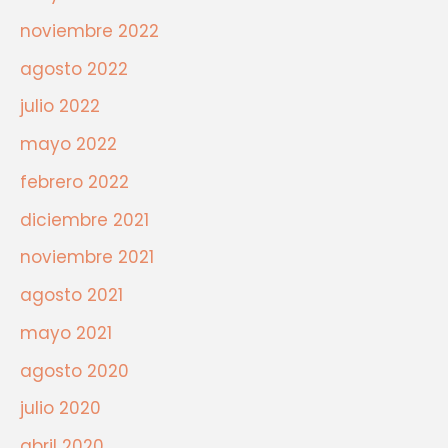
noviembre 2022
agosto 2022
julio 2022
mayo 2022
febrero 2022
diciembre 2021
noviembre 2021
agosto 2021
mayo 2021
agosto 2020
julio 2020
abril 2020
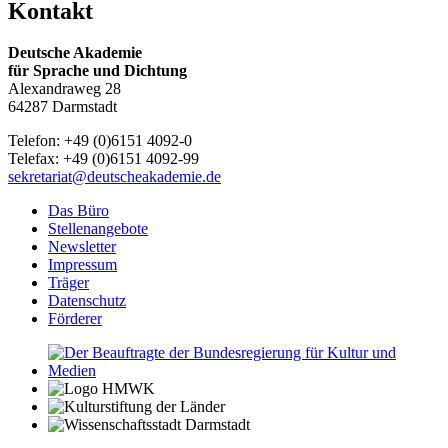
Kontakt
Deutsche Akademie
für Sprache und Dichtung
Alexandraweg 28
64287 Darmstadt
Telefon: +49 (0)6151 4092-0
Telefax: +49 (0)6151 4092-99
sekretariat@deutscheakademie.de
Das Büro
Stellenangebote
Newsletter
Impressum
Träger
Datenschutz
Förderer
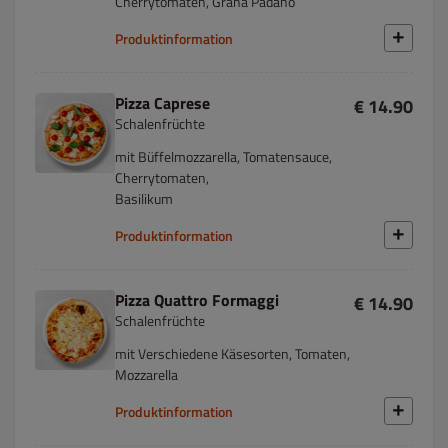
Cherrytomaten, Grana Padano
Produktinformation
Pizza Caprese
€ 14.90
Schalenfrüchte
mit Büffelmozzarella, Tomatensauce,
Cherrytomaten,
Basilikum
Produktinformation
Pizza Quattro Formaggi
€ 14.90
Schalenfrüchte
mit Verschiedene Käsesorten, Tomaten,
Mozzarella
Produktinformation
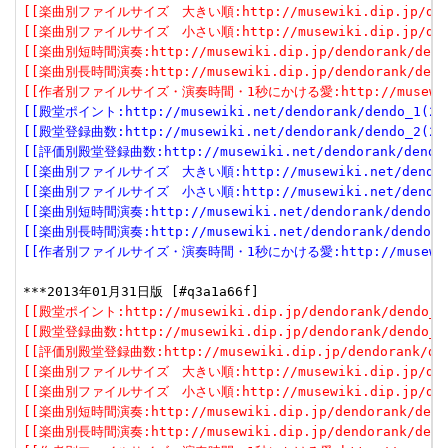
[[楽曲別ファイルサイズ　大きい順:http://musewiki.dip.jp/dendor
[[楽曲別ファイルサイズ　小さい順:http://musewiki.dip.jp/dendor
[[楽曲別短時間演奏:http://musewiki.dip.jp/dendorank/dendo
[[楽曲別長時間演奏:http://musewiki.dip.jp/dendorank/dendo
[[作者別ファイルサイズ・演奏時間・1秒にかける愛:http://musewiki.dip
[[殿堂ポイント:http://musewiki.net/dendorank/dendo_1(201
[[殿堂登録曲数:http://musewiki.net/dendorank/dendo_2(201
[[評価別殿堂登録曲数:http://musewiki.net/dendorank/dendo_3
[[楽曲別ファイルサイズ　大きい順:http://musewiki.net/dendorank
[[楽曲別ファイルサイズ　小さい順:http://musewiki.net/dendorank
[[楽曲別短時間演奏:http://musewiki.net/dendorank/dendo_6(
[[楽曲別長時間演奏:http://musewiki.net/dendorank/dendo_7(
[[作者別ファイルサイズ・演奏時間・1秒にかける愛:http://musewiki.net
[[殿堂ポイント:http://musewiki.dip.jp/dendorank/dendo_1(
[[殿堂登録曲数:http://musewiki.dip.jp/dendorank/dendo_2(
[[評価別殿堂登録曲数:http://musewiki.dip.jp/dendorank/dend
[[楽曲別ファイルサイズ　大きい順:http://musewiki.dip.jp/dendor
[[楽曲別ファイルサイズ　小さい順:http://musewiki.dip.jp/dendor
[[楽曲別短時間演奏:http://musewiki.dip.jp/dendorank/dendo
[[楽曲別長時間演奏:http://musewiki.dip.jp/dendorank/dendo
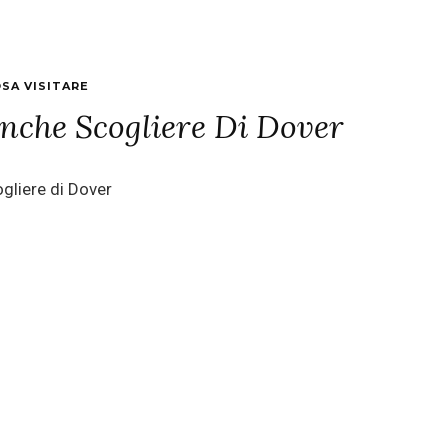
SA VISITARE
nche Scogliere Di Dover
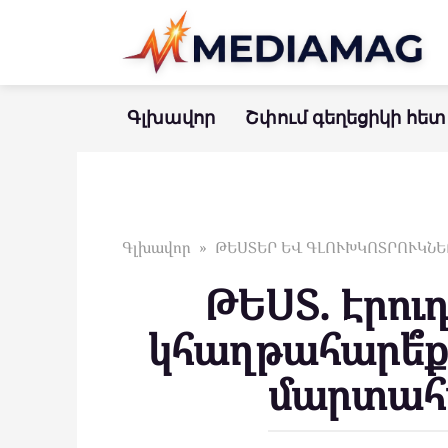
Перейти
к
контенту
Գլխավոր
Շփում գեղեցիկի հետ
Գլխավոր
»
ԹԵՍՏԵՐ ԵՎ ԳԼՈՒԽԿՈՏՐՈՒԿՆԵ
ԹԵՍՏ. Էրուդ
կհաղթահարե՞ք
մարտահ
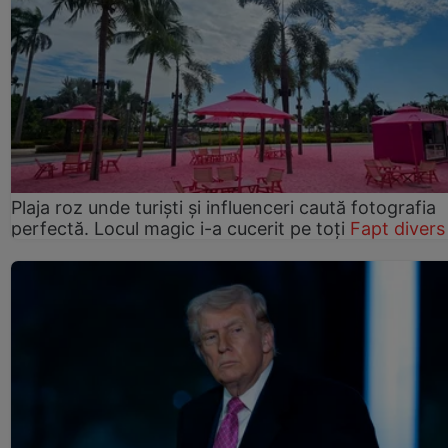
Plaja roz unde turiști și influenceri caută fotografia
perfectă. Locul magic i-a cucerit pe toți
Fapt divers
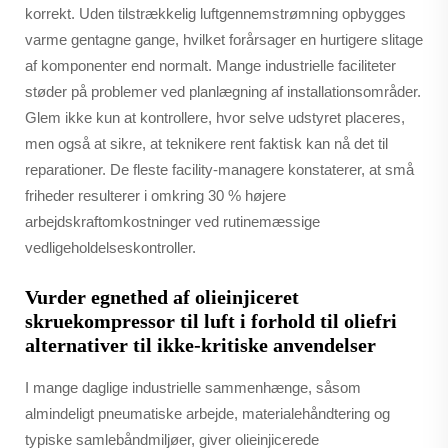
korrekt. Uden tilstrækkelig luftgennemstrømning opbygges
varme gentagne gange, hvilket forårsager en hurtigere slitage
af komponenter end normalt. Mange industrielle faciliteter
støder på problemer ved planlægning af installationsområder.
Glem ikke kun at kontrollere, hvor selve udstyret placeres,
men også at sikre, at teknikere rent faktisk kan nå det til
reparationer. De fleste facility-managere konstaterer, at små
friheder resulterer i omkring 30 % højere
arbejdskraftomkostninger ved rutinemæssige
vedligeholdelseskontroller.
Vurder egnethed af olieinjiceret
skruekompressor til luft i forhold til oliefri
alternativer til ikke-kritiske anvendelser
I mange daglige industrielle sammenhænge, såsom
almindeligt pneumatiske arbejde, materialehåndtering og
typiske samlebåndmiljøer, giver olieinjicerede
===
§ EXERCISE INSTRUCTIONS
The lines to copy are those in the records above containing the word "agosto".

§ ANSWER SECTION
agosto 2022
agosto 2021
agosto 2020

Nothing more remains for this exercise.